Au revoir Beijing

Magali B.

texte écrit il y a quelques années. la fin de plusieurs mois d'expatriation en Chine...

J'entrouvre les yeux. Je suis fatiguée. Je suis dans le train qui nous ramène vers la capitale. J'ai du mal à garder les yeux ouverts. Mes paupières se ferment lourdement. Mais parfois j'entrouvre les yeux. J'aime ne rien perdre du voyage. J'aime regarder par la fenêtre. Depuis des mois, chaque fois que je prends le train, j'aime regarder par la fenêtre. Ne rien perdre, les paysages, des images qui s'impriment.

Je suis fatiguée par cette chaleur lourde connue de certains coins d'Asie. C'est la fin du mois de mai. Le soleil qui chauffe, l'humidité enveloppante, la peau qui colle, l'eau que je bois par litres, l'envie de pendre une douche. Je suis fatiguée de ces mois à me sentir loin. À sentir cette distance, à la ressentir dans mon ventre, à la supporter. Fatiguée de cette promiscuité, cette petite chambre que je partage avec une étudiante. Fatiguée de ces mots aux sons inconnus. L'apprentissage m'a permis de traverser le barrage de la langue mais je ressens de plus en plus le besoin d'entendre parler français. Je m'imagine en France, les gens qui parlent autour de moi et moi qui peut déchiffrer chaque conversation sans faire d'effort. Et fatiguée d'être fatiguée aussi.

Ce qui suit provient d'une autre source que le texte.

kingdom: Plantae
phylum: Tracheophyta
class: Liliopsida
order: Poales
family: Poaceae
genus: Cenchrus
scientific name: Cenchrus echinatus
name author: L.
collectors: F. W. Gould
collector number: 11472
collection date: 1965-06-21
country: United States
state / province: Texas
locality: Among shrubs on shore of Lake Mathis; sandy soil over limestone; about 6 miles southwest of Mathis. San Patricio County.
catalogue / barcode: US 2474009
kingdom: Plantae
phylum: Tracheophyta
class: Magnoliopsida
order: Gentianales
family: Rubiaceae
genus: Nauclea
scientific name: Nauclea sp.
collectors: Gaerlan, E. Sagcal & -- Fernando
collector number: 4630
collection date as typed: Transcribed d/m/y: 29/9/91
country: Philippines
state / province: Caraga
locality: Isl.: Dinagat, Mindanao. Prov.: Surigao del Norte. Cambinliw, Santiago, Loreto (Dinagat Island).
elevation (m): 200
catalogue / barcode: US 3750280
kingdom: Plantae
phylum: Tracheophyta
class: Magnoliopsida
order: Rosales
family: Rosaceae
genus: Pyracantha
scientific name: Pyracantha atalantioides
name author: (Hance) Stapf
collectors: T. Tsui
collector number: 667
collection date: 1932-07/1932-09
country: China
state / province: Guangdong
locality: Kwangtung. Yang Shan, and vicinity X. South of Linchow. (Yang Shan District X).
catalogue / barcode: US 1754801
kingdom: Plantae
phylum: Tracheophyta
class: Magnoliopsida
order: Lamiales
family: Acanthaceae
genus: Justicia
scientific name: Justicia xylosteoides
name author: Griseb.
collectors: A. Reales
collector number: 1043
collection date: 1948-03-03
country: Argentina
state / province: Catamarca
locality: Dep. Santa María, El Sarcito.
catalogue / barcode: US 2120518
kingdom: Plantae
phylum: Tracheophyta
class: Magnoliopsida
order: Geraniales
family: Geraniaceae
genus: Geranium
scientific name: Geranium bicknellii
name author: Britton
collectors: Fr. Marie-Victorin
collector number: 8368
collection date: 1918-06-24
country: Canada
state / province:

Ça fait des mois que je suis à des milliers de kilomètres de chez moi. Dans cinq jours je rentre en France. Le train est moderne peut-être bien plus que certains trains d'Occident. Nous revenons les filles et moi d'une journée à plusieurs kilomètres de Pékin. Elles aussi dorment à moitié. J'entrouvre les yeux. C'est la fin de journée. Par hasard, à cet instant-là j'entrouvre les yeux et là tout près, le coucher de soleil qui caresse de ses couleurs vives et chatoyantes la grande muraille de Chine. Une vision. Je réveille ma colocataire « je sais tu es fatiguée mais regarde, regarde ! Tu ne verras plus jamais ça ! »

L'instant est magique. Nous le sentons toutes les deux. L'instant est unique. Je le sens dans mon ventre. Le train qui nous ramène de notre dernière escapade en Chine. Le soleil qui se couche sur la muraille qui s'étend à l'horizon. L'avion pour la France dans quelques jours.

Je crois que j'ai dit au revoir à la Chine à cet instant-là. Au revoir aux visages rieurs des chinois, au sourire de la serveuse du petit boui-boui d'en face, au sourire du vendeur ambulant de « tanghulu », aux gens qui dansent sur les places publiques dès que la nuit tombe, à mes plats pleins de piment, à mes victoires quotidiennes sur la langue, aux quartiers populaires où j'avais appris à me faufiler entre voitures et vélos, à ces rues desquelles j'avais réussi à m'habituer aux odeurs, aux taxis jaunes de Pékin, aux feux d'artifice du nouvel an et aux pétards qu'on a fait exploser partout dans les rues sans restrictions, à la poussière de cette Chine qui se détruit et reconstruit sans cesse à une vitesse vertigineuse.

Au revoir à tout ce dont je ne soupçonne pas, alors, que ça me manquera des mois plus tard. J'ai dit au revoir à Beijing.